If one cannot enjoy reading a book over and over again, there is no use in reading it at all. - Oscar Wilde
We shouldn't teach great books; we should teach a love of reading. - B. F. Skinner
No entertainment is so cheap as reading, nor any pleasure so lasting. - Mary Wortley Montagu

Tuesday, November 4, 2014

Review: What a Wallflower Wants by Maya Rodale / @TastyBookTours @mayarodale



Title: Bad Boys & Wallflowers #3: What a Wallflower Wants
Author: Maya Rodale
Publisher: Avon
Release Date: September 30, 2014
Genre: Historical, Romance
ARC Received From: Edelweiss
Reviewed For: Tasty Book Tours



In the third novel in Maya Rodale’s charming Wallflower series, London’s Least Likely to Be Caught in a Compromising Position finds temptation in a devilishly handsome stranger . . .

Miss Prudence Merryweather Payton has a secret.
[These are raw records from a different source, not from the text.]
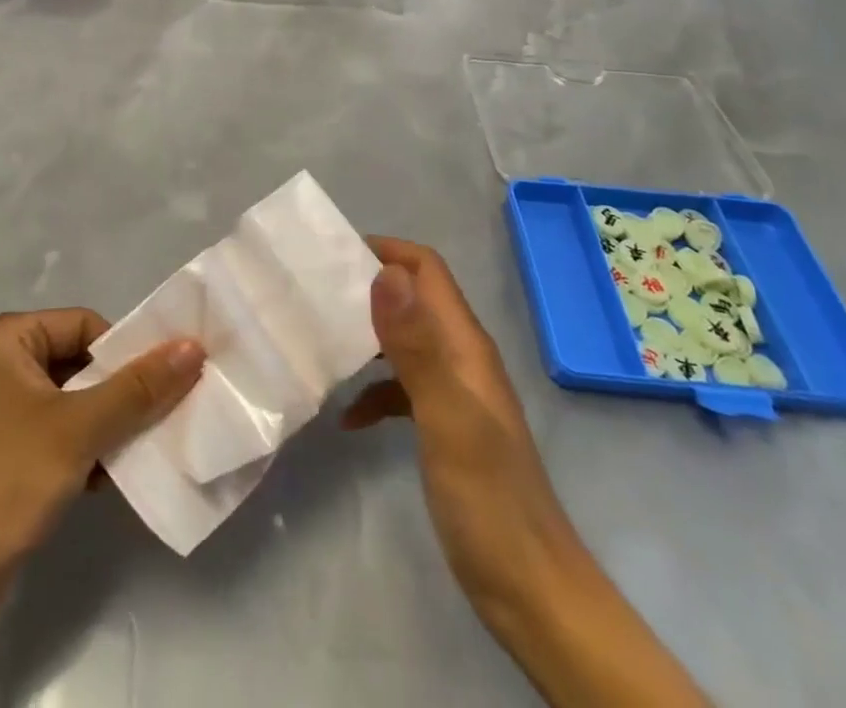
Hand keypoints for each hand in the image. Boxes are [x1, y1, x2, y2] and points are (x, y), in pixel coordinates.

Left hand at [0, 308, 205, 570]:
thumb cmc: (5, 481)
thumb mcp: (79, 428)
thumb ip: (138, 387)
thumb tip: (192, 346)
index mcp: (4, 338)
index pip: (84, 325)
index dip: (124, 353)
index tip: (161, 385)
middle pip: (77, 361)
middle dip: (118, 392)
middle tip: (161, 416)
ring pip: (69, 400)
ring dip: (105, 424)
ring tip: (138, 449)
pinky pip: (53, 432)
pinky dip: (82, 448)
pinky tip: (106, 478)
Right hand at [342, 238, 568, 608]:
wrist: (532, 594)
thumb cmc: (488, 500)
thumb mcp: (447, 418)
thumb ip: (416, 346)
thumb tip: (385, 273)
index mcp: (465, 345)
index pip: (426, 270)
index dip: (386, 251)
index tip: (332, 254)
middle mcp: (460, 358)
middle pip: (412, 299)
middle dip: (366, 288)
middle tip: (312, 294)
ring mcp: (453, 394)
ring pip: (403, 342)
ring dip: (365, 336)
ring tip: (318, 341)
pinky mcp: (444, 428)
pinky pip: (401, 389)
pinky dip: (373, 392)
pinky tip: (347, 418)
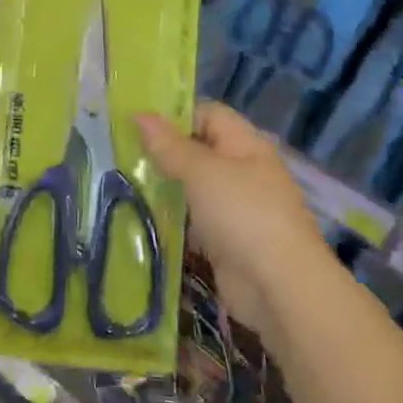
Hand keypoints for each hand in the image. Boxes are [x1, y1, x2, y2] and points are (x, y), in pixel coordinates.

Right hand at [135, 102, 331, 343]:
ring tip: (124, 185)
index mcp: (245, 144)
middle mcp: (243, 171)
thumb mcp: (201, 172)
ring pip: (194, 188)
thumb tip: (139, 115)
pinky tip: (143, 220)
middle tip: (123, 155)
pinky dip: (173, 221)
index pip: (207, 114)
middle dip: (164, 153)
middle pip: (199, 151)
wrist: (279, 288)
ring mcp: (237, 208)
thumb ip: (168, 146)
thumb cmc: (242, 214)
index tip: (137, 124)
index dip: (175, 114)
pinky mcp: (227, 242)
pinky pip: (195, 221)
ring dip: (166, 188)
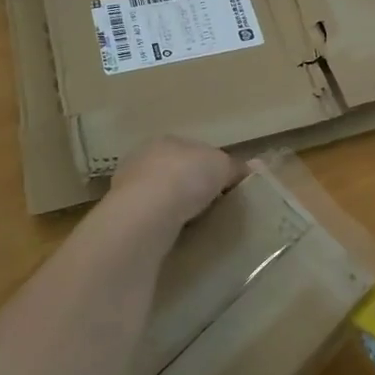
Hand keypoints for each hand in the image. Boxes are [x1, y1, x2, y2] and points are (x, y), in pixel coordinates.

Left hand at [108, 137, 242, 226]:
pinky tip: (175, 235)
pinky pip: (150, 218)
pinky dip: (162, 224)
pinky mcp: (121, 215)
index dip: (210, 165)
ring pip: (159, 195)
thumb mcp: (223, 166)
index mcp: (167, 140)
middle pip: (174, 171)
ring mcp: (127, 187)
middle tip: (211, 204)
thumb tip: (253, 168)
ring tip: (194, 223)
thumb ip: (236, 166)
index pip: (193, 150)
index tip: (224, 184)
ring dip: (173, 206)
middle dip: (189, 185)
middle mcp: (143, 158)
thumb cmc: (187, 176)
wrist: (146, 212)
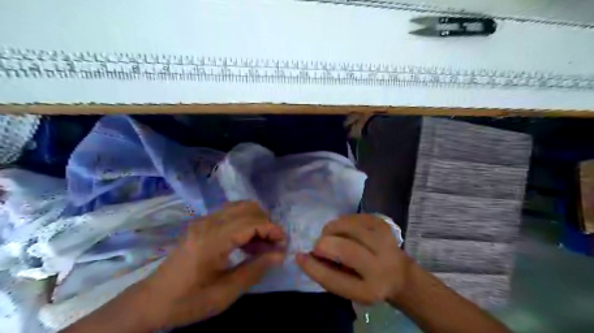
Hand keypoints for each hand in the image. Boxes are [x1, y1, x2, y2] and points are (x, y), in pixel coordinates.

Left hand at [140, 201, 287, 328]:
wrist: (152, 301)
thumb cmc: (189, 301)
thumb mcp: (225, 293)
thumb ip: (255, 269)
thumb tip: (280, 253)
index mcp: (212, 240)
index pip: (251, 222)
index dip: (272, 229)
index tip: (283, 244)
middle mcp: (208, 222)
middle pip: (248, 208)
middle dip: (266, 223)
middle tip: (273, 245)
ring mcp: (203, 220)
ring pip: (240, 206)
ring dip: (256, 220)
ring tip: (262, 244)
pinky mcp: (202, 223)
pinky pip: (231, 213)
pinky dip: (245, 221)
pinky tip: (247, 242)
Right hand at [295, 215, 410, 305]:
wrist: (398, 273)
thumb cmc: (366, 281)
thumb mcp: (348, 287)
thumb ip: (327, 273)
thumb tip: (305, 255)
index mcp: (370, 290)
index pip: (335, 280)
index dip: (313, 267)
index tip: (299, 256)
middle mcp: (381, 266)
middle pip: (345, 249)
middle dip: (323, 244)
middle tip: (319, 246)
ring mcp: (384, 241)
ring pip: (347, 226)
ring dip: (331, 229)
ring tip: (331, 236)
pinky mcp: (382, 224)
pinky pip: (352, 217)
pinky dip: (341, 222)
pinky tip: (344, 230)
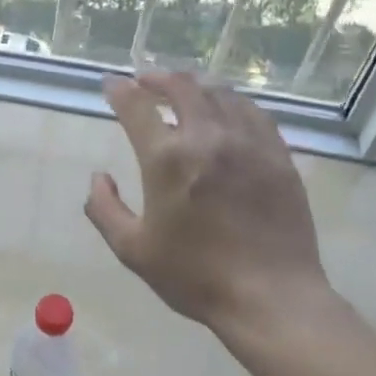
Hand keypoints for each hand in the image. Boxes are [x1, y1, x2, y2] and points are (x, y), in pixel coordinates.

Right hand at [84, 71, 332, 340]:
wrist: (271, 297)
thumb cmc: (195, 276)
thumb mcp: (133, 250)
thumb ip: (104, 209)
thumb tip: (98, 178)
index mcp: (167, 159)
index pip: (136, 106)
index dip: (119, 90)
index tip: (111, 84)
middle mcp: (207, 138)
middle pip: (181, 86)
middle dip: (157, 77)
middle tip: (145, 80)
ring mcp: (247, 143)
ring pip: (219, 92)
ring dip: (195, 84)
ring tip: (183, 88)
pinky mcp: (277, 155)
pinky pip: (253, 112)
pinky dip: (231, 101)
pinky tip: (226, 109)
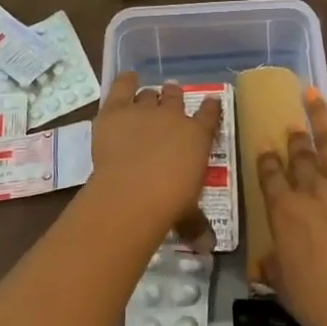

Everyone knows that she’s the only graduate from her finishing school to remain unwed on her fourth season-but no one knows why. With her romantic illusions shattered after being compromised against her will, Prudence accepts a proposal even though her betrothed is not exactly a knight in shining armor. When he cowardly pushes her out of their stagecoach to divert a highwayman, she vows never to trust another man again.

John Roark, Viscount Castleton, is nobody’s hero.

He’s a blue-eyed charmer with a mysterious past and ambitious plans for his future-that do not include a wife. When he finds himself stranded at a country inn with a captivating young woman, a delicate dance of seduction ensues. He knows he should keep his distance. And he definitely shouldn’t start falling in love with her.

When Prudence’s dark past comes back to haunt her, John must protect her-even though he risks revealing his own secrets that could destroy his future.



Other books in this series



(Reviewer's Note: This story deals with the topic of rape through memory and retelling. It is addressed in my review. Please take this into consideration before reading further, and before purchasing this book.)

The opening chapter of this story lays the groundwork for the chapters that follow. It doesn't pave the way for a story about a woman who lives in constant fear though. It paves the way for a woman who was horrendously assaulted, her life afterward, and how she overcame the darkness that had plagued her for too many years.

Prudence is a very strong female protagonist. Her strength is quiet, subtle, a wrinkle beneath the surface of her otherwise paranoid countenance. To others, she comes across as shy, an introvert, a true wallflower. To John, she was a woman who needed to know and understand she was not at fault for that terrible night, and neither was she as weak as she thought or felt. She lived in fear of Lord Dudley, The Beast, the man who raped her, and the memory of what he did. She felt used and useless, condemned and forgotten. She wasn't any of those things, but she didn't know that. It took a man who understood to help her see that.

John and Prudence's relationship was sweet and slow. It needed to be. John understood Prudence's fear because his sister suffered the same fate. His knowledge helped him gauge what he could and couldn't do with Prue. He let her choose instead. That, I believe, was crucial to their relationship. Having her innocence stolen wasn't her choice so he gave her the power to decide everything about their intimacy. It's what gave me hope that all would end well when their world fell apart.

Ms. Rodale's handling of Prue's rape was wonderfully done. It wasn't devoid of emotion or addressed with indifference, but it was spoken of and remembered with fear, self-loathing, and resignation. It pained me to read how low Prue thought of herself. But it gave me great joy to read how highly John thought of her.

John's past was a huge mystery for most of this story. It wasn't until almost three-fourths of the way through that his true identity was revealed. The repercussions for his decisions came full-force and nearly cost him Prue. To be honest, I didn't hate him for lying. I didn't condone it either but I was glad his secret wasn't something worse. And I really admired him for finding and telling Prue the truth. He could've fled, left her to wonder what happened, but he manned up and set the record straight. Any future they could have would depend on Prue and what she decided concerning him.

Despite the heaviness of Prue's rape, this was a surprisingly light read. Sex scenes were minimal; character building was maximized. Ms. Rodale did a great job showing John and Prue's growth. The man and woman standing at the end of the story were a far cry from the ones I met at the beginning. Their former selves were shadows by then, no longer detriments to what could be but reminders of how far they had come.


Maya Rodale began reading romance novels in college at her mother’s insistence and it wasn’t long before she was writing her own. Maya is now the author of multiple Regency historical romances. She lives in New York City with her darling dog and a rogue of her own.